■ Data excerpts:
## start
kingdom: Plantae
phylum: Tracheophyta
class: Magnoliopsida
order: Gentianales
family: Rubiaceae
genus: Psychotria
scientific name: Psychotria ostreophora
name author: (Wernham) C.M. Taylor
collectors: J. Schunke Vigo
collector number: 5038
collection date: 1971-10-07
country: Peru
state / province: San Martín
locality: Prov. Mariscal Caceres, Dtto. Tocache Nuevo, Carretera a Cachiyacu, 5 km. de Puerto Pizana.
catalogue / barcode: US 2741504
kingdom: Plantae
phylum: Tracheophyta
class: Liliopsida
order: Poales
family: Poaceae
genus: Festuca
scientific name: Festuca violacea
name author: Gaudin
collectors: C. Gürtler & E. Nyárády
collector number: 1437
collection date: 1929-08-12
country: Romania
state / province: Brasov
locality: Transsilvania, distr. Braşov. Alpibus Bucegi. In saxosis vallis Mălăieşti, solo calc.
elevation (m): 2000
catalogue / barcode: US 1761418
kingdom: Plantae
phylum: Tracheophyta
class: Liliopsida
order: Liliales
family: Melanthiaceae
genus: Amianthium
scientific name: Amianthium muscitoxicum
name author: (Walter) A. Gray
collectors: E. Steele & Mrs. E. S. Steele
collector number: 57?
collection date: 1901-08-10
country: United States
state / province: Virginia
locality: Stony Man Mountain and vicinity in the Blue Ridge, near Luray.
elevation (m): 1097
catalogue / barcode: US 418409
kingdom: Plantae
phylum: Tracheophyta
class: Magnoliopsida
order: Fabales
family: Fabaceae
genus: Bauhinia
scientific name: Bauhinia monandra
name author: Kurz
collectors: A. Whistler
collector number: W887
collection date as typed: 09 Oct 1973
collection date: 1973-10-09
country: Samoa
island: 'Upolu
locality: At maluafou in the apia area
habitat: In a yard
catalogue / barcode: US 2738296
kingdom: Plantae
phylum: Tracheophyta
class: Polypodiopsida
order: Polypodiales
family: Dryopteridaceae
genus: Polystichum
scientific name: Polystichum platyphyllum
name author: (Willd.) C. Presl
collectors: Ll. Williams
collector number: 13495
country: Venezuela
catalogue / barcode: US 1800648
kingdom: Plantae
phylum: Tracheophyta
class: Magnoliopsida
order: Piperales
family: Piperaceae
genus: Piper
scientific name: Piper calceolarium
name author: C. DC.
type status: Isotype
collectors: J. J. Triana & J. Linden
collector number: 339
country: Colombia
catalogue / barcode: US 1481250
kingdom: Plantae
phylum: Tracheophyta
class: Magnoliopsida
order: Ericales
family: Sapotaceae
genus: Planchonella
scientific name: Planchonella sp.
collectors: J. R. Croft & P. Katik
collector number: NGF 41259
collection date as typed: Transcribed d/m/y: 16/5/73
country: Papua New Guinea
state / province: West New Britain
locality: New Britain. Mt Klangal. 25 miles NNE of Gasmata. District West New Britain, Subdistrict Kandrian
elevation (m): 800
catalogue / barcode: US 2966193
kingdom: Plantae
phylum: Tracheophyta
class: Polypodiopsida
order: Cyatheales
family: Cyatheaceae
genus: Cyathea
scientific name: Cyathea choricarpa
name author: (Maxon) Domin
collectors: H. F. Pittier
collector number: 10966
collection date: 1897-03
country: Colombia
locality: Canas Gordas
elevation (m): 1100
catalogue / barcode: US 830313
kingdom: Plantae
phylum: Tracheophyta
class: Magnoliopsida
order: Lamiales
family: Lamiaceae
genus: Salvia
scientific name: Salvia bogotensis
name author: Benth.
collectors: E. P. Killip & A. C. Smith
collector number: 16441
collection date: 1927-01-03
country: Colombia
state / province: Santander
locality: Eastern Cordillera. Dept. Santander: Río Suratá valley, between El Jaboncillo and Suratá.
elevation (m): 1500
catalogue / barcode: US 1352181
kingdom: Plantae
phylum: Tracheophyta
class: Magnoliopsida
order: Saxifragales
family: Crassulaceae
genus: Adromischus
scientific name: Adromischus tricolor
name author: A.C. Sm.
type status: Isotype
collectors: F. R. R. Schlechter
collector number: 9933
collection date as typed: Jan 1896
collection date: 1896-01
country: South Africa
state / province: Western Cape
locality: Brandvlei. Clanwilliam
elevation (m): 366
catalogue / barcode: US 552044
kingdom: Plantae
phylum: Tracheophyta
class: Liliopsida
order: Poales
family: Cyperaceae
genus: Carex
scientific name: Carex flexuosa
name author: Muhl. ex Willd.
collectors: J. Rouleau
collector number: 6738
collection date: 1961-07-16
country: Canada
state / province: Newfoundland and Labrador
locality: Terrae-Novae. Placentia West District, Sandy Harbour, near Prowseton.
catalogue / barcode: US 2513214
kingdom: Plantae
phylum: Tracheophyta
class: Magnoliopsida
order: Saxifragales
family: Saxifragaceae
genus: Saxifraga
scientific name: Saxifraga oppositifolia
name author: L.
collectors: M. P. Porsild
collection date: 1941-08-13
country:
## end
■ PROBLEM TO WORK ON: Please reproduce these lines exactly, covering all the records.

■ TASK RESULT:
kingdom: Plantae
phylum: Tracheophyta
class: Magnoliopsida
order: Gentianales
family: Rubiaceae
genus: Psychotria
scientific name: Psychotria ostreophora
name author: (Wernham) C.M. Taylor
collectors: J. Schunke Vigo
collector number: 5038
collection date: 1971-10-07
country: Peru
state / province: San Martín
locality: Prov. Mariscal Caceres, Dtto. Tocache Nuevo, Carretera a Cachiyacu, 5 km. de Puerto Pizana.
catalogue / barcode: US 2741504
kingdom: Plantae
phylum: Tracheophyta
class: Liliopsida
order: Poales
family: Poaceae
genus: Festuca
scientific name: Festuca violacea
name author: Gaudin
collectors: C. Gürtler & E. Nyárády
collector number: 1437
collection date: 1929-08-12
country: Romania
state / province: Brasov
locality: Transsilvania, distr. Braşov. Alpibus Bucegi. In saxosis vallis Mălăieşti, solo calc.
elevation (m): 2000
catalogue / barcode: US 1761418
kingdom: Plantae
phylum: Tracheophyta
class: Liliopsida
order: Liliales
family: Melanthiaceae
genus: Amianthium
scientific name: Amianthium muscitoxicum
name author: (Walter) A. Gray
collectors: E. Steele & Mrs. E. S. Steele
collector number: 57?
collection date: 1901-08-10
country: United States
state / province: Virginia
locality: Stony Man Mountain and vicinity in the Blue Ridge, near Luray.
elevation (m): 1097
catalogue / barcode: US 418409
kingdom: Plantae
phylum: Tracheophyta
class: Magnoliopsida
order: Fabales
family: Fabaceae
genus: Bauhinia
scientific name: Bauhinia monandra
name author: Kurz
collectors: A. Whistler
collector number: W887
collection date as typed: 09 Oct 1973
collection date: 1973-10-09
country: Samoa
island: 'Upolu
locality: At maluafou in the apia area
habitat: In a yard
catalogue / barcode: US 2738296
kingdom: Plantae
phylum: Tracheophyta
class: Polypodiopsida
order: Polypodiales
family: Dryopteridaceae
genus: Polystichum
scientific name: Polystichum platyphyllum
name author: (Willd.) C. Presl
collectors: Ll. Williams
collector number: 13495
country: Venezuela
catalogue / barcode: US 1800648
kingdom: Plantae
phylum: Tracheophyta
class: Magnoliopsida
order: Piperales
family: Piperaceae
genus: Piper
scientific name: Piper calceolarium
name author: C. DC.
type status: Isotype
collectors: J. J. Triana & J. Linden
collector number: 339
country: Colombia
catalogue / barcode: US 1481250
kingdom: Plantae
phylum: Tracheophyta
class: Magnoliopsida
order: Ericales
family: Sapotaceae
genus: Planchonella
scientific name: Planchonella sp.
collectors: J. R. Croft & P. Katik
collector number: NGF 41259
collection date as typed: Transcribed d/m/y: 16/5/73
country: Papua New Guinea
state / province: West New Britain
locality: New Britain. Mt Klangal. 25 miles NNE of Gasmata. District West New Britain, Subdistrict Kandrian
elevation (m): 800
catalogue / barcode: US 2966193
kingdom: Plantae
phylum: Tracheophyta
class: Polypodiopsida
order: Cyatheales
family: Cyatheaceae
genus: Cyathea
scientific name: Cyathea choricarpa
name author: (Maxon) Domin
collectors: H. F. Pittier
collector number: 10966
collection date: 1897-03
country: Colombia
locality: Canas Gordas
elevation (m): 1100
catalogue / barcode: US 830313
kingdom: Plantae
phylum: Tracheophyta
class: Magnoliopsida
order: Lamiales
family: Lamiaceae
genus: Salvia
scientific name: Salvia bogotensis
name author: Benth.
collectors: E. P. Killip & A. C. Smith
collector number: 16441
collection date: 1927-01-03
country: Colombia
state / province: Santander
locality: Eastern Cordillera. Dept. Santander: Río Suratá valley, between El Jaboncillo and Suratá.
elevation (m): 1500
catalogue / barcode: US 1352181
kingdom: Plantae
phylum: Tracheophyta
class: Magnoliopsida
order: Saxifragales
family: Crassulaceae
genus: Adromischus
scientific name: Adromischus tricolor
name author: A.C. Sm.
type status: Isotype
collectors: F. R. R. Schlechter
collector number: 9933
collection date as typed: Jan 1896
collection date: 1896-01
country: South Africa
state / province: Western Cape
locality: Brandvlei. Clanwilliam
elevation (m): 366
catalogue / barcode: US 552044
kingdom: Plantae
phylum: Tracheophyta
class: Liliopsida
order: Poales
family: Cyperaceae
genus: Carex
scientific name: Carex flexuosa
name author: Muhl. ex Willd.
collectors: J. Rouleau
collector number: 6738
collection date: 1961-07-16
country: Canada
state / province: Newfoundland and Labrador
locality: Terrae-Novae. Placentia West District, Sandy Harbour, near Prowseton.
catalogue / barcode: US 2513214
kingdom: Plantae
phylum: Tracheophyta
class: Magnoliopsida
order: Saxifragales
family: Saxifragaceae
genus: Saxifraga
scientific name: Saxifraga oppositifolia
name author: L.
collectors: M. P. Porsild
collection date: 1941-08-13
country:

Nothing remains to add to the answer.